ANTHOLOGIE – 1945-1964, Léopold Sédar SENGHOR, Chants d’ombre. « Femme noire. »

« Femme noire. »

 « […] Femme noire

Femme nue, femme noire

Vêtue de ta couleur qui est vie, de ta forme qui est beauté !

J’ai grandi à ton ombre ; la douceur de tes mains bandait mes yeux.

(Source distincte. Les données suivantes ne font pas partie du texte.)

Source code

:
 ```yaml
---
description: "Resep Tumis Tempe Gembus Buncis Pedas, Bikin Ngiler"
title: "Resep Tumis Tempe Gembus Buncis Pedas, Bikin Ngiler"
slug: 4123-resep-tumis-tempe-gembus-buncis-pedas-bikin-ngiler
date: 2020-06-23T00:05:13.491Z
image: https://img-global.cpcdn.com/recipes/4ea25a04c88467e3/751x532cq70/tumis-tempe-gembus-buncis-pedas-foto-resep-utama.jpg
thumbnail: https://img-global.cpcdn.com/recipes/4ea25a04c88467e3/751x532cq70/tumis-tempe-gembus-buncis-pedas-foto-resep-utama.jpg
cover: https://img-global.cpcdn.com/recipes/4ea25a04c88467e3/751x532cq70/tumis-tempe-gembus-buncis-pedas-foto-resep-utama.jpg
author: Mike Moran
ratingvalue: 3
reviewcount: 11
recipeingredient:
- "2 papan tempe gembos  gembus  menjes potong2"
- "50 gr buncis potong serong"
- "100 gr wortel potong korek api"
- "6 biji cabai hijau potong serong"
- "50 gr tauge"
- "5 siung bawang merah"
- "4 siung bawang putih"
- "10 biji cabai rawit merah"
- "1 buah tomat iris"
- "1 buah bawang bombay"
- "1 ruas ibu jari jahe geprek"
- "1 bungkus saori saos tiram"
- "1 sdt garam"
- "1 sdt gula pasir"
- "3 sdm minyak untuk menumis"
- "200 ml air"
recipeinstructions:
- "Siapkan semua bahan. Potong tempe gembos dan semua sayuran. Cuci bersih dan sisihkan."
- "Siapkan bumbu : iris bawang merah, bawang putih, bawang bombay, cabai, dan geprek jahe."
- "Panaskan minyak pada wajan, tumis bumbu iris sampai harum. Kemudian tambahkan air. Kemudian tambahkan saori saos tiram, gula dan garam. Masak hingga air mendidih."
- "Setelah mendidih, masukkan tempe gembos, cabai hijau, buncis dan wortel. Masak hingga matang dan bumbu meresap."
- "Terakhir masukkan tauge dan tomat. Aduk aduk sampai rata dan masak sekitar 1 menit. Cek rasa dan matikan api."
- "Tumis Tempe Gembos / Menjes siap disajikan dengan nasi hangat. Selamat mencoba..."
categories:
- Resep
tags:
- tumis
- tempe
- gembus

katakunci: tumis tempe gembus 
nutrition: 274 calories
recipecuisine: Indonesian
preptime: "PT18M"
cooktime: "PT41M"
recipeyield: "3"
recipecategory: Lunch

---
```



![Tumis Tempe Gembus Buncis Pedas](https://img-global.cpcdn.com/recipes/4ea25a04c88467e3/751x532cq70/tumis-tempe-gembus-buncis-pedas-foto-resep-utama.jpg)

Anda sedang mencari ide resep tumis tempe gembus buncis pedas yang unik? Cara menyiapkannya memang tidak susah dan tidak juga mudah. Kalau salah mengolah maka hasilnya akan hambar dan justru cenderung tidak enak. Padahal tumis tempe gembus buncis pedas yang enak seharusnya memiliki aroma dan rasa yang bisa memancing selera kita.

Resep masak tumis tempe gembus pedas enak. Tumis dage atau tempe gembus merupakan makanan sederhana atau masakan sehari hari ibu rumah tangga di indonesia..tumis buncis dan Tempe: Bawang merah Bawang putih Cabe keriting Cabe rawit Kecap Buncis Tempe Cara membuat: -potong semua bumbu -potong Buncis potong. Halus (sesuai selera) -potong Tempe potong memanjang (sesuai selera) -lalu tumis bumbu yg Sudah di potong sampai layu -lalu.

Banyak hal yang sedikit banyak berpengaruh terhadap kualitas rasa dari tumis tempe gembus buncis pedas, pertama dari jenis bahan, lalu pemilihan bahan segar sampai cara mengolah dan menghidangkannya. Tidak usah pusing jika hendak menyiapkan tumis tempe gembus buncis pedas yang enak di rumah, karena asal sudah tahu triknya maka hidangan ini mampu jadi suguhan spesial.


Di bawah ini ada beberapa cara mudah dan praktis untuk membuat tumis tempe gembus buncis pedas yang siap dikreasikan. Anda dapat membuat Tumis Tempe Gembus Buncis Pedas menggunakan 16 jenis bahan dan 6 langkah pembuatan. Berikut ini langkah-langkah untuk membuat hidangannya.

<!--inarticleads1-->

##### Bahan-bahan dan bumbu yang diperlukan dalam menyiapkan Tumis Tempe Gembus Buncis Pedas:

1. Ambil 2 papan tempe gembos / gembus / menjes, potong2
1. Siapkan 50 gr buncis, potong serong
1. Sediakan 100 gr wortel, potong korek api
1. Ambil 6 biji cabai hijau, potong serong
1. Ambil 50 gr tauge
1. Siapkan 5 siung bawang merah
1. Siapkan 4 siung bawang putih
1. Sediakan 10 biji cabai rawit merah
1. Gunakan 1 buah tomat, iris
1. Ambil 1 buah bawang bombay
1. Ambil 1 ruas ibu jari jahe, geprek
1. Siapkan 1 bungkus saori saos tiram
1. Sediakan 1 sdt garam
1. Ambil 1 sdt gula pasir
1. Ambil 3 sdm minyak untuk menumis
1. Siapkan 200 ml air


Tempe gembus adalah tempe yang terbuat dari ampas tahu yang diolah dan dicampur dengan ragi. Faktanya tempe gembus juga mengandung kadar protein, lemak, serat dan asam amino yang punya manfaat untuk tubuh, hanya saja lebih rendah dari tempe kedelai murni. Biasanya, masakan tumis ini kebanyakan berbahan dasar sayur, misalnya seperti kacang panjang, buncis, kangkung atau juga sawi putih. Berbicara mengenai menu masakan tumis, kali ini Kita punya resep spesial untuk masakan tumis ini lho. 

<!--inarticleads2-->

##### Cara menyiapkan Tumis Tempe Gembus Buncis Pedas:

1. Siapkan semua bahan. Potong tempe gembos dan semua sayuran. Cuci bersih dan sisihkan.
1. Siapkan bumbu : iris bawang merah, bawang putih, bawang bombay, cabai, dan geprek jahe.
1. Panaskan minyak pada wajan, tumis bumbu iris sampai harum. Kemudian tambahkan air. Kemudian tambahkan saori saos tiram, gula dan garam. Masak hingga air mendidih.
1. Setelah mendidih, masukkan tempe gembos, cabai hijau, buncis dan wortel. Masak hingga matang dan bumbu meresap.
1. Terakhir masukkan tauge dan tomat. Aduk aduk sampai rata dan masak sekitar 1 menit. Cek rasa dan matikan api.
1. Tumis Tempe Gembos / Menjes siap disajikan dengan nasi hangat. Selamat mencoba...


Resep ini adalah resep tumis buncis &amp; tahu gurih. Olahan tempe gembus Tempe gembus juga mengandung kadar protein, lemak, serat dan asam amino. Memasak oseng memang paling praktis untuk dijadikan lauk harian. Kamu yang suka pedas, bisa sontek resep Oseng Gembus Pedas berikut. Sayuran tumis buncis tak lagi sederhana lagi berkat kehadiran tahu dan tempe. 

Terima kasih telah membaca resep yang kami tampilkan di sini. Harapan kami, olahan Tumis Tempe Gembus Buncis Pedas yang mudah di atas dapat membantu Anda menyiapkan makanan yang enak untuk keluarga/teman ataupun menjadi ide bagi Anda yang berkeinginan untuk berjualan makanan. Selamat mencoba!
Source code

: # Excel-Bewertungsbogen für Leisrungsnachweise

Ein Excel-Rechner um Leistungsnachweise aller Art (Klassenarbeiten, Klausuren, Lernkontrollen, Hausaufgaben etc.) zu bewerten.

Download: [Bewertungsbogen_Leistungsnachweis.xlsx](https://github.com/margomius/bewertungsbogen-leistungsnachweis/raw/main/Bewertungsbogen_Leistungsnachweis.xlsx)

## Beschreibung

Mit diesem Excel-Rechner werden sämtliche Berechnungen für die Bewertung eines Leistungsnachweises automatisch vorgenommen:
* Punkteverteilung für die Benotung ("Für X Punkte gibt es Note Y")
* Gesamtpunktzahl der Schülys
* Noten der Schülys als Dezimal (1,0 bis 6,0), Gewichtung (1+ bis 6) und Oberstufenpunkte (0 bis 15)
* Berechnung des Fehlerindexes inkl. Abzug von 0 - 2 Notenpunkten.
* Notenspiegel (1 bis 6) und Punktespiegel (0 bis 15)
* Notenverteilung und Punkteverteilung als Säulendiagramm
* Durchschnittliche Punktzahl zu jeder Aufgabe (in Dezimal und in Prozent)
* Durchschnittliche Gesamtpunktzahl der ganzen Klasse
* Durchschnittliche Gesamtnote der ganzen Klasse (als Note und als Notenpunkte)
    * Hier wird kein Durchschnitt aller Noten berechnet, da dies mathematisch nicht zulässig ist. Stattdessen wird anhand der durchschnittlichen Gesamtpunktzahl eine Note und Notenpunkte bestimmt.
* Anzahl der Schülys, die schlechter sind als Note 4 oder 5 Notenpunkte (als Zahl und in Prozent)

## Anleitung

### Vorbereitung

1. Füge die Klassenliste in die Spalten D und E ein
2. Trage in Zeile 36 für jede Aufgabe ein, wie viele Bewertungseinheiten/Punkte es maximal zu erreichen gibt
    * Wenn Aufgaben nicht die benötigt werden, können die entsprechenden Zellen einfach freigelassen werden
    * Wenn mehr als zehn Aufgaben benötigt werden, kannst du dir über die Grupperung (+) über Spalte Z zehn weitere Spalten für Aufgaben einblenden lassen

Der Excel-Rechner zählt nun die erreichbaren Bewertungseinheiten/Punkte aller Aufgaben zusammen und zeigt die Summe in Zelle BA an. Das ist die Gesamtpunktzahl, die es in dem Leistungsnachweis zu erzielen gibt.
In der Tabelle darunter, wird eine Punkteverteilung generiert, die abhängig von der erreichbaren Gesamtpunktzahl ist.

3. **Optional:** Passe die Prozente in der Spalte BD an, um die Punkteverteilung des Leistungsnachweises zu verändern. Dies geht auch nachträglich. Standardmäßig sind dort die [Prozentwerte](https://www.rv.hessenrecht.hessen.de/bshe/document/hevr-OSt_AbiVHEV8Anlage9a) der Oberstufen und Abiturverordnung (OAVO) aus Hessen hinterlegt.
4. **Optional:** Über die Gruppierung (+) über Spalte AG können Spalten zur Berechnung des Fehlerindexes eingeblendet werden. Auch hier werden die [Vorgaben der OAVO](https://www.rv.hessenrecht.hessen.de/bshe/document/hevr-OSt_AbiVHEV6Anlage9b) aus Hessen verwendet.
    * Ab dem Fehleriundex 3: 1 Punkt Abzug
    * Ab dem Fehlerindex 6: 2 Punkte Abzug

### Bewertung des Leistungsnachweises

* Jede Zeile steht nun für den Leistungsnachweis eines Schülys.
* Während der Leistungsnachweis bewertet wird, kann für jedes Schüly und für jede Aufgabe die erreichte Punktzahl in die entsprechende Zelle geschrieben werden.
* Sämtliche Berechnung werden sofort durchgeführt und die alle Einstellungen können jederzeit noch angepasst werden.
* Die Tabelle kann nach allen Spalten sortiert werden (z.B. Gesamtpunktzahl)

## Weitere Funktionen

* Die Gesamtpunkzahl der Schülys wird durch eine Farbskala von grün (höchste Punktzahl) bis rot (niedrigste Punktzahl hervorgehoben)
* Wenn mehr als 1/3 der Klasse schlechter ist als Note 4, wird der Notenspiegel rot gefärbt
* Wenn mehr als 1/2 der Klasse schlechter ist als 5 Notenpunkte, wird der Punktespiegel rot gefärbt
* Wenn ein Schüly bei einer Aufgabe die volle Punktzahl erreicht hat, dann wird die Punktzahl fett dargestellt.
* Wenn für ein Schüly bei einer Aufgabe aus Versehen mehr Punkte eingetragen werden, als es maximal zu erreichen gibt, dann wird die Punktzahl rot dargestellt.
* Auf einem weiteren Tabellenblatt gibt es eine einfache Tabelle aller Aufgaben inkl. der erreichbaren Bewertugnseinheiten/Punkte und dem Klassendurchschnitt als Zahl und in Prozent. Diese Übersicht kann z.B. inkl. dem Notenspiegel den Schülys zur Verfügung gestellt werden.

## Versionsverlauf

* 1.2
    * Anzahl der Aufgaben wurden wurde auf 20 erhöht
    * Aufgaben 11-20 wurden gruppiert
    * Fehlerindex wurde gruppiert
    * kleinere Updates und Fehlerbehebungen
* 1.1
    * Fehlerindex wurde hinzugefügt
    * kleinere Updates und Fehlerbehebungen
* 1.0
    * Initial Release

Et voilà qu’au cœur de l’Été et de Midi, je te découvre, Terre

promise, du haut d’un haut col calciné

Et ta beauté me foudroie en plein cœur, comme l’éclair d’un aigle.

 

Femme nue, femme obscure !

Fruit mûr à la chair ferme, sombres extases du vin noir, bouche qui

fais lyrique ma bouche

Savane aux horizons purs, savane qui frémis aux caresses ferventes

du Vent d’Est

Tam-tam sculpté, tam-tam tendu qui grondes sous les doigts du

vainqueur

Ta voix grave de contre-alto est le chant spirituel de l’Aimée.

 

Femme nue, femme obscure !

Huile que ne ride nul souffle, huile calme aux flancs de l’athlète,

aux flancs des princes du Mali

Gazelle aux attaches célestes, les perles sont étoiles sur la nuit de

ta peau

Délices des jeux de l’esprit, les reflets de l’or rouge sur ta peau qui

se moire

Á l’ombre de la chevelure, s’éclaire mon angoisse aux soleils prochains de tes yeux.

 

Femme nue, femme noire !

Je chante ta beauté qui passe, forme que je fixe dans l’éternel

Avant que le destin jaloux ne te réduise en cendres pour nourrir les

racines de la vie

 

[…] »

SENGHOR (Léopold Sédar), Chants d’ombre. 1964, Paris, éditions du Seuil, in Œuvre poétique. , réédition en 2006, 426 pages.